I recently re-read Seth Godin’s blog post, What you can learn from a lousy teacher, and it got me thinking about the kinds of learning experiences students can have. I’ve been thinking about how out-moded much of our educational practices are for a digital mediated age and generation.
In his March 2010 post, Godin lists the unintentional lessons bad teachers teach:
- Grades are an illusion
- Your passion and insight are reality
- Your work is worth more than mere congruence to an answer key
- Persistence in the face of a skeptical authority figure is a powerful ability
- Fitting in is a short-term strategy, standing out pays off in the long run
- If you care enough about the work to be criticized, you’ve learned enough for today
I agree with all of these, and my list, too, would begin with the negative effects of the violence of grading. Success (or failure) is not a useful predictor of success (or failure) in life, I’ve observed. Grades seem to be a necessary evil perpetrated by the twin evils of standardization and scholarship and financial aid criteria. I try really hard to move us (my students and me) away from this illusory game and toward real learning, which is often messy, unpredictable and a lot of fun.
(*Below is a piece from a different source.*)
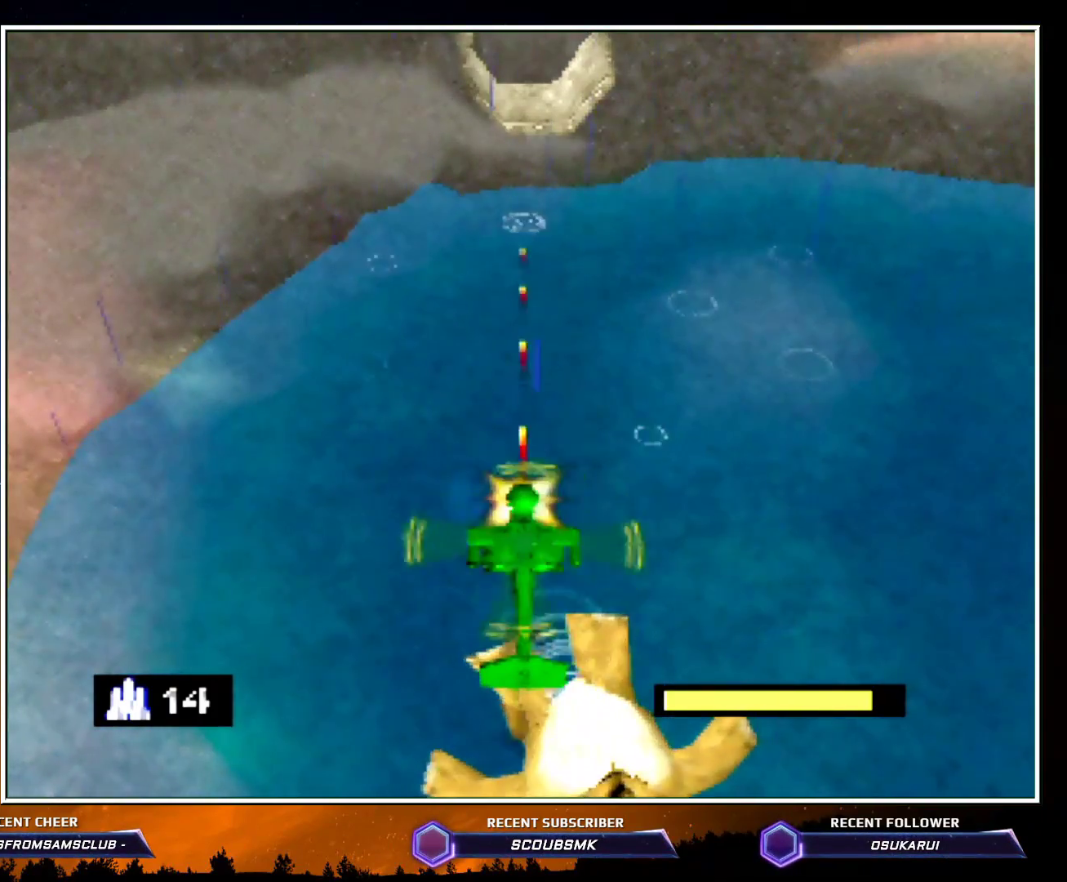
{"buttons": ["Z"], "left_stick": "center", "events": []}
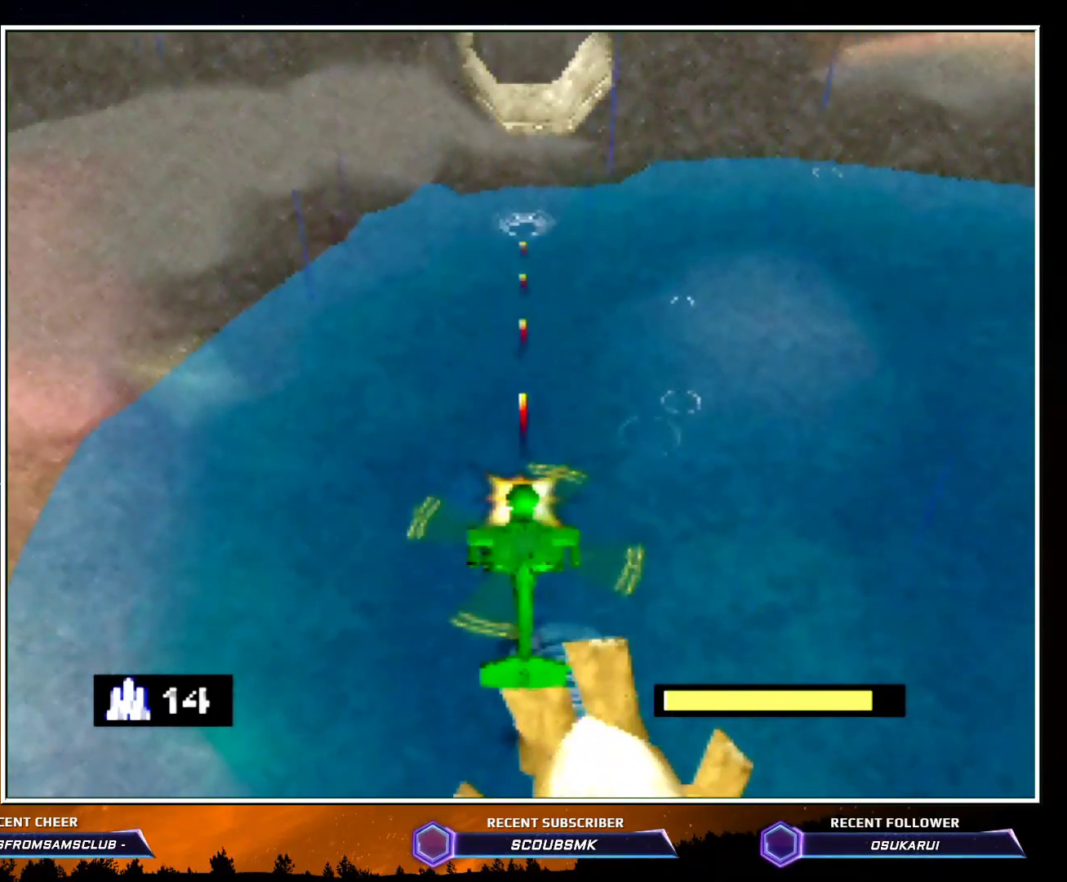
{"buttons": ["Z"], "left_stick": "center", "events": []}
But that’s not my emphasis here.
Here I want to leverage the benefits of the blog to ask my Visual Rhetoric students to share their most formative experience of their lives in school. I want them to share these experiences with me and with each other. Let’s look for common themes. Let’s look (or listen) also for what doesn’t appear — what’s missing from our narratives.
We’ve been discussing memory quite a bit, including how it works, how it shapes who we are (or who we think we are) and our reality. How we tell our stories can say quite a bit about us, as well, so I’m interested in reading between our lines, too. As we observed Friday, we see some things and in seeing those things we fail to see lots of other things. How this selectivity works is a taproot into how we make sense of the world.
So, please share your story: What was the most formative or influential or memorable experience of your life in school (K to 12 to college) up to this point? Let’s shoot to have your response in the form of a comment by noon Friday, Oct. 8. I genuinely look forward to learning more about the things you carry.